If you doubt that these emotions dictate almost all of the FSF's behaviour, all you really need to do is look around. Said emotions are blatantly obvious in virtually everything the organisation does.
The BSD license represents a gift which makes no assumptions or demands of its' potential recipients. People talk about pragmatism, of course, because that's necessary to impress corporations, but at the heart of the issue, the license represents a gift given by those who create software for its' own sake.
There is no hatred or terror of corporations such as Microsoft, or of a lack of reciprocity from others; there are simply programmers, following the same nature that they would whether Microsoft existed or not. As has been said, freedom is the only law that genius knows.
Maybe you're familiar, theologically speaking, with the concept of unconditional love. That is love which is given, irrespective of the nature of the recipient. It is, in other words, love which is not even partially distorted by fear.
Stallman has claimed that software licensing should not be considered in a vacuum, ethically, but should be consistent with our stance on other areas of life. Ironically, that is one area where we are in agreement.
You're a zealot.
You know, it's funny. I was just thinking the same thing about you. ;)
In all honesty, however, I cannot deny it. I was first exposed to FreeBSD in 1995, and came to feel very strongly about it almost immediately.
I am, admittedly, almost unheard of among BSD users.
I am unusual in the sense that, in addition to the others being much more phlegmatic than the Linux community, the usual BSD attitude is simply to allow the inherent integrity of both the system and its' license to prove themselves on an unaided basis, as there is a very strong, yet generally silent, belief that they are able to do so. Advocacy, therefore, is customarily considered unnecessary.
The difference between us, however, is that you're on the losing team. Richard Stallman continues making an embarassment of himself virtually whenever he is given an opportunity to do so. The current flap about Miguel de Icaza is only the latest outrage.

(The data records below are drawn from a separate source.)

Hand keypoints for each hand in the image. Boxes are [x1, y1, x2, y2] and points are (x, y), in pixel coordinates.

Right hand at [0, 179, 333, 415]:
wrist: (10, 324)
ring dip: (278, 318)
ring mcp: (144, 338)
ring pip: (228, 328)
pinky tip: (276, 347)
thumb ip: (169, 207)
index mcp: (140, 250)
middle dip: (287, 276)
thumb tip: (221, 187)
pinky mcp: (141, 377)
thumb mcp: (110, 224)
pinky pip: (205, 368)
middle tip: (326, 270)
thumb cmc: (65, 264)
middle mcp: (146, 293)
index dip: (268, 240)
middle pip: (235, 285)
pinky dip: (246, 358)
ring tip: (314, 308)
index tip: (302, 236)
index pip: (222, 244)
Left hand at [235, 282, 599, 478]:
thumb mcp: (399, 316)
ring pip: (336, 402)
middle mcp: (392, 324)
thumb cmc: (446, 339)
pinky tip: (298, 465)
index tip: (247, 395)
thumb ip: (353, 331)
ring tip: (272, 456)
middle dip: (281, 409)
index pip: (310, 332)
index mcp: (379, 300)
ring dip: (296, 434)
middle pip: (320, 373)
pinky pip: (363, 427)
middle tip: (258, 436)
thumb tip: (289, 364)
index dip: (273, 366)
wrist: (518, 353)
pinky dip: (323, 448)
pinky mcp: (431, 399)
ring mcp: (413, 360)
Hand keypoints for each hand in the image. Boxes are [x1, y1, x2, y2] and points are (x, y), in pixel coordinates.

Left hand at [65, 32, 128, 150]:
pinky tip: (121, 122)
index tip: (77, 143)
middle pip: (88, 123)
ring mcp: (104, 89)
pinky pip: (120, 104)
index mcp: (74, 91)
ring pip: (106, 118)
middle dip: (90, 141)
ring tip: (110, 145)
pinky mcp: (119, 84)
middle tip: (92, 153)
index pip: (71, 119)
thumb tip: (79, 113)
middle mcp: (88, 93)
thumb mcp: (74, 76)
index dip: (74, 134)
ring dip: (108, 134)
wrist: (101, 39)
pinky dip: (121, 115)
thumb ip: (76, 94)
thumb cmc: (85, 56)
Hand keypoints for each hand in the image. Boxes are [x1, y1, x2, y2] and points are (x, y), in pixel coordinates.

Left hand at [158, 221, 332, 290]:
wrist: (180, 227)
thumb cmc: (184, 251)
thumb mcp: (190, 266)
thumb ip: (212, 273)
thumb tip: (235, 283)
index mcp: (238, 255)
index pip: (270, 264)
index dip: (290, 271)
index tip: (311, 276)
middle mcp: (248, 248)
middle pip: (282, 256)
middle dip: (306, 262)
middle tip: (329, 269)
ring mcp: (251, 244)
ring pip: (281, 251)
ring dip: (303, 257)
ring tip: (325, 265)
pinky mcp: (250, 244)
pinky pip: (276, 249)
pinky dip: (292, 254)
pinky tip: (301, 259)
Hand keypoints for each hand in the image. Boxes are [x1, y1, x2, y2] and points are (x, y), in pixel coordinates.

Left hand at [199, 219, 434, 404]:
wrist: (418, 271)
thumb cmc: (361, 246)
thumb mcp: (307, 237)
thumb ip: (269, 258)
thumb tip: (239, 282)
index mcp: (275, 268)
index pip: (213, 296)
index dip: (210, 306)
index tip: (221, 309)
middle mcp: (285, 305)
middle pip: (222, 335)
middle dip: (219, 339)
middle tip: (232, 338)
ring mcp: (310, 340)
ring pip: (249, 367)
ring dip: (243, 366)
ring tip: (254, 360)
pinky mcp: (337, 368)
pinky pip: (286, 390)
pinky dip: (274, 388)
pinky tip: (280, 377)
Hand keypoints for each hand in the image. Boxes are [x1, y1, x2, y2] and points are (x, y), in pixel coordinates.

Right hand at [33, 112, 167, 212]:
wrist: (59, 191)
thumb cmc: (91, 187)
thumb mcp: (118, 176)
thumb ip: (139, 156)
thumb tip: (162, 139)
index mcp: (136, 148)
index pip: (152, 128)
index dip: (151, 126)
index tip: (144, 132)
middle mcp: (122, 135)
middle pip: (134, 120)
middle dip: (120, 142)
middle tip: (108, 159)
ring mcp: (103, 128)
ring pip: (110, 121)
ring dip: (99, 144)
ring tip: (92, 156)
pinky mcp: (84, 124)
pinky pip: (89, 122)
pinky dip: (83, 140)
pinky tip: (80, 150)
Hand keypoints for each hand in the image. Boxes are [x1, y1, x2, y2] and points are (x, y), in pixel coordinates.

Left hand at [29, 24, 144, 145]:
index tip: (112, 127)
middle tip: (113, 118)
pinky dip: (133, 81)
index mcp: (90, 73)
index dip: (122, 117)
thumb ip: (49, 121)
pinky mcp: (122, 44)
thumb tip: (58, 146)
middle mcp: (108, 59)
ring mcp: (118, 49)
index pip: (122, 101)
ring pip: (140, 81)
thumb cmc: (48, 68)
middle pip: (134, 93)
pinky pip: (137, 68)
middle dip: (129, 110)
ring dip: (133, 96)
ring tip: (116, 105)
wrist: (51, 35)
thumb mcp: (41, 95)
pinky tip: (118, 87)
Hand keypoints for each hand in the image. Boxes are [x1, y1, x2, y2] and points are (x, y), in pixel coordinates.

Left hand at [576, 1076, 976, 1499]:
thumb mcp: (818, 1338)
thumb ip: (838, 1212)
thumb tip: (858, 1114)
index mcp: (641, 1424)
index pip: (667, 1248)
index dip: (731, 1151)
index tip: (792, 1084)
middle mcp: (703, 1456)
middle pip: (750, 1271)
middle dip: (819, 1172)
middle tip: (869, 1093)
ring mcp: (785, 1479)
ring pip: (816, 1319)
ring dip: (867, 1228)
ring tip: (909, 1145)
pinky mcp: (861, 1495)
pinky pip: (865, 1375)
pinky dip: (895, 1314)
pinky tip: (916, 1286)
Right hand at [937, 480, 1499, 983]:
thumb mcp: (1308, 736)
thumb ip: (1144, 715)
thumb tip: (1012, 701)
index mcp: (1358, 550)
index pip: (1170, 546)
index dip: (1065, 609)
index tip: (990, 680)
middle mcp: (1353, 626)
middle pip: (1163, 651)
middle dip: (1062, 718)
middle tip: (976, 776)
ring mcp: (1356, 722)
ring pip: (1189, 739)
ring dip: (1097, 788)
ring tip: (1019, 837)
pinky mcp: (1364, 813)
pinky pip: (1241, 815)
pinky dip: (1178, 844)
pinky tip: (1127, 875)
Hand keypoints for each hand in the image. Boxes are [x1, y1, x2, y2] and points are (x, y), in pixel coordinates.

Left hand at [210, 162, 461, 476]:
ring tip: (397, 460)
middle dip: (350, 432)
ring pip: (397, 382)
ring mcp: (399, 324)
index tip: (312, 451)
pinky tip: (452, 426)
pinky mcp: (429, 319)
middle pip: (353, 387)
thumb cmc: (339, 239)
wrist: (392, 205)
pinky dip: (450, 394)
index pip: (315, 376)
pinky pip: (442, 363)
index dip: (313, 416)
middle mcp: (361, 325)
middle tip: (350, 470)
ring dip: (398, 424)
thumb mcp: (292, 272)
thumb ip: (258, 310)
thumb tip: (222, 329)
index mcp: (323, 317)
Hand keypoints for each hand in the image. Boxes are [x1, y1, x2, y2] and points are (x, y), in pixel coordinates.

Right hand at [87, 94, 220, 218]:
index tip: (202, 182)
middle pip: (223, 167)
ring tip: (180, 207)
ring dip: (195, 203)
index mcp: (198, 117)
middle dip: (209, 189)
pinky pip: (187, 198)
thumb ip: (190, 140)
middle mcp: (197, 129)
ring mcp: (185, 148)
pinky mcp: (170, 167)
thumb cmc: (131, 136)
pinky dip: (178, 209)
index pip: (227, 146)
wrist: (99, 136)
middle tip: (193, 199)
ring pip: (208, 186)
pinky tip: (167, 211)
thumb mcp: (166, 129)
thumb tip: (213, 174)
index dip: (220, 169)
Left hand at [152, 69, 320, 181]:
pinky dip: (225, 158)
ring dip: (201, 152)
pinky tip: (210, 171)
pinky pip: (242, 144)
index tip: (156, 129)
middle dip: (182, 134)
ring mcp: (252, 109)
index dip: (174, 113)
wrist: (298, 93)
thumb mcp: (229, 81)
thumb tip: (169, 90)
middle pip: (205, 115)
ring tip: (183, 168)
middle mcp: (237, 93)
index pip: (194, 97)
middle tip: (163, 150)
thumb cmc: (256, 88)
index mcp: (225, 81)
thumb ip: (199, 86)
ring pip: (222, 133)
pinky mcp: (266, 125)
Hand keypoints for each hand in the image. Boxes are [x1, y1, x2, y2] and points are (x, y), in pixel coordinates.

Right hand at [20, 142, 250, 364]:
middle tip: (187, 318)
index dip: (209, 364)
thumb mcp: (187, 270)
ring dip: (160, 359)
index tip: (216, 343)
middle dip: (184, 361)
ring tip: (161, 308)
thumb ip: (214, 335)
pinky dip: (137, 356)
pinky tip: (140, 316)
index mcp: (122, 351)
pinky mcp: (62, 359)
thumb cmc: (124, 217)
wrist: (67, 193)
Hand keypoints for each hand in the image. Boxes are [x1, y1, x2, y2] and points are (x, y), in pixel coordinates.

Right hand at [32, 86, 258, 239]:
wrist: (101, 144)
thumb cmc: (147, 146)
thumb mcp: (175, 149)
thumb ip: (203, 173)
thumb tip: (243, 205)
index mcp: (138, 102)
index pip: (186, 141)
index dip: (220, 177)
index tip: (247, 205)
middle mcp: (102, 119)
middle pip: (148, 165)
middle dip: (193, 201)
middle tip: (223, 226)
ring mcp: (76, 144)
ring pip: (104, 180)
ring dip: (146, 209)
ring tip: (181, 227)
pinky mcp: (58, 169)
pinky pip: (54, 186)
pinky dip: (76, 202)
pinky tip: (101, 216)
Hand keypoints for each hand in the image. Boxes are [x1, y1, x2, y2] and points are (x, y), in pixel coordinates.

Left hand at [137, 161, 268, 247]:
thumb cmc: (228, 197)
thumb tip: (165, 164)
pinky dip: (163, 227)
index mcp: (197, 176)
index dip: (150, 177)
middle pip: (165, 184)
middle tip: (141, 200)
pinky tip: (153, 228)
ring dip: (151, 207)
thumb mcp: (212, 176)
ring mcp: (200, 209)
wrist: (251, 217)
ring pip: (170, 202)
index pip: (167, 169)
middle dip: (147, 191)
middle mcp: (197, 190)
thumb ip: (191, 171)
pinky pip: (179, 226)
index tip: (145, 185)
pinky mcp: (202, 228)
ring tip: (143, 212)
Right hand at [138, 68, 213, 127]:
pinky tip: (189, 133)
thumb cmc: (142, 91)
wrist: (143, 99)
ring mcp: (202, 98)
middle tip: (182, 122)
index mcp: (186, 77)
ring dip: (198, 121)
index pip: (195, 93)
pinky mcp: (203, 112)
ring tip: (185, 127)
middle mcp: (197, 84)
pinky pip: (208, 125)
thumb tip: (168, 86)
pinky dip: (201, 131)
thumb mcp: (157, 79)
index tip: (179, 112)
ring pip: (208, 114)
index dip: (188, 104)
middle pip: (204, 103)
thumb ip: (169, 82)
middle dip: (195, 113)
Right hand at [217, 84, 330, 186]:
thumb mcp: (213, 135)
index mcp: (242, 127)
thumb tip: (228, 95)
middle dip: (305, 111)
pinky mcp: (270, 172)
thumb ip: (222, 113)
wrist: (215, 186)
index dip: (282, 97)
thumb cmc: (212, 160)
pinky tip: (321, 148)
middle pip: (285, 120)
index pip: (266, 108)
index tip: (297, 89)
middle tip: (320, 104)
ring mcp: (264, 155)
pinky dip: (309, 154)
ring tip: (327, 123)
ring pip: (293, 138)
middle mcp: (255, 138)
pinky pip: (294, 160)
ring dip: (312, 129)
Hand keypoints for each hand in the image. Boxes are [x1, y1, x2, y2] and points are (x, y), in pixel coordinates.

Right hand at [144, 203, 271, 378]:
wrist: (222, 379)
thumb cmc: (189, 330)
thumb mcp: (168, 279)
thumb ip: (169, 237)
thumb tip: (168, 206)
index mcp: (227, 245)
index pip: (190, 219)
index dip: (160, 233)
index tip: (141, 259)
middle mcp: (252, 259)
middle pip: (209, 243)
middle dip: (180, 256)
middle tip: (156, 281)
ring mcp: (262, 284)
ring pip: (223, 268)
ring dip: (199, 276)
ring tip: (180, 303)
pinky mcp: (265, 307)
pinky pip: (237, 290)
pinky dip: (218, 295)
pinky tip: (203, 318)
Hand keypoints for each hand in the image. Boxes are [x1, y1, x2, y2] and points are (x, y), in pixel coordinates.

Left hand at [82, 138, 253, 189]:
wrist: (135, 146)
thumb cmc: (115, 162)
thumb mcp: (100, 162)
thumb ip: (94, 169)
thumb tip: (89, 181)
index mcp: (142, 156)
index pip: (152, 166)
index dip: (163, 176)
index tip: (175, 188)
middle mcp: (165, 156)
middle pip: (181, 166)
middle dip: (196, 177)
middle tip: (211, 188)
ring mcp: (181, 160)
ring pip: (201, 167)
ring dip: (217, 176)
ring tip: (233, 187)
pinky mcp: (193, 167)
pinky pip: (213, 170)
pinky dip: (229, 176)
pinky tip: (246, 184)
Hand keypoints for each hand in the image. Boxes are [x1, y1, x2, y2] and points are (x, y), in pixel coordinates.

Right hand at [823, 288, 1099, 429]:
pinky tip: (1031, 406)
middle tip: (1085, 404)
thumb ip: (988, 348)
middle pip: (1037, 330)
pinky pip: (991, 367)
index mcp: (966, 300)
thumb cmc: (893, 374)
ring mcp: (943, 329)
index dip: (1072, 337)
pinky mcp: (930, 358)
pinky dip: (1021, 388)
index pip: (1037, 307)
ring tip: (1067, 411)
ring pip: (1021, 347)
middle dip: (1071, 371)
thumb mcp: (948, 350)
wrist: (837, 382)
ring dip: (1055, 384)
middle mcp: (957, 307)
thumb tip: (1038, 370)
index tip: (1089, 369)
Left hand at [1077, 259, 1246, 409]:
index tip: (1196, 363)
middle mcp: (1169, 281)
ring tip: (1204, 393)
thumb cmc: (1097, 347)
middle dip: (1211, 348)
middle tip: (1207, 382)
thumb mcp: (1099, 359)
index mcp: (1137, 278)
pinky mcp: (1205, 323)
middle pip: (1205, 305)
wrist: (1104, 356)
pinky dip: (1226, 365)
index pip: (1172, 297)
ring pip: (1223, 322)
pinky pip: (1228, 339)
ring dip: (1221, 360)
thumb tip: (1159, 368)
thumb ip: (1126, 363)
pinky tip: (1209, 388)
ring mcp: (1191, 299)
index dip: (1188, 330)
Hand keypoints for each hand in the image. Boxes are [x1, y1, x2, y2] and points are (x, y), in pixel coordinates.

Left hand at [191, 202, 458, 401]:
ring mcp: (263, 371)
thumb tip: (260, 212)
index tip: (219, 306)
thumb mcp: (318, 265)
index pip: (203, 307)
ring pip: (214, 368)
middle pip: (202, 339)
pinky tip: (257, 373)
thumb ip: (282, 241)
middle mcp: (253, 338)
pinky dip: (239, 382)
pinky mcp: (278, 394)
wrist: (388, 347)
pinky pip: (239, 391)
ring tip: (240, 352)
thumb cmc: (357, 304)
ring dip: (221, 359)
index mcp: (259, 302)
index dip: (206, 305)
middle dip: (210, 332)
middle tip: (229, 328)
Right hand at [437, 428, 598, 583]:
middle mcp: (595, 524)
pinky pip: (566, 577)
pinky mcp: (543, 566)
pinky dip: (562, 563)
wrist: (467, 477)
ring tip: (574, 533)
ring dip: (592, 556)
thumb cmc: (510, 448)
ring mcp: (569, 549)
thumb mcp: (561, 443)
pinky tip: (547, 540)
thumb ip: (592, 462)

You will, of course, no doubt immediately leap to your Leader's defense in response to this, but what you or I think, as isolated individuals, is not the point, at this stage. The majority now officially consider Stallman as fringe, or worse. He has at least begun to lose (if not already totally lost) the degree of credibility which he had previously amassed with the computing public.
The FSF as an organisation, are also once again beginning the slide towards irrelevance. You only need to look at the unprecedent amount of derision their followers were exposed to here on Slashdot, in the comments attached to the story about Software Freedom Day.
For the last three months or so, we have also begun seeing stories in the trade press about how business is gradually waking up to the reality of, and abandoning, the GPL as a license; particularly given how much more of a legal minefield version 3 of it is.
The FSF represents a case where the Emperor genuinely has no clothes. The GPL as a license is based on erroneous, fear-based logic, and Richard Stallman has sought to create exactly the same kind of software monoculture (non-commercial, perhaps, but that is the only real difference) which his supporters rail at Microsoft for doing.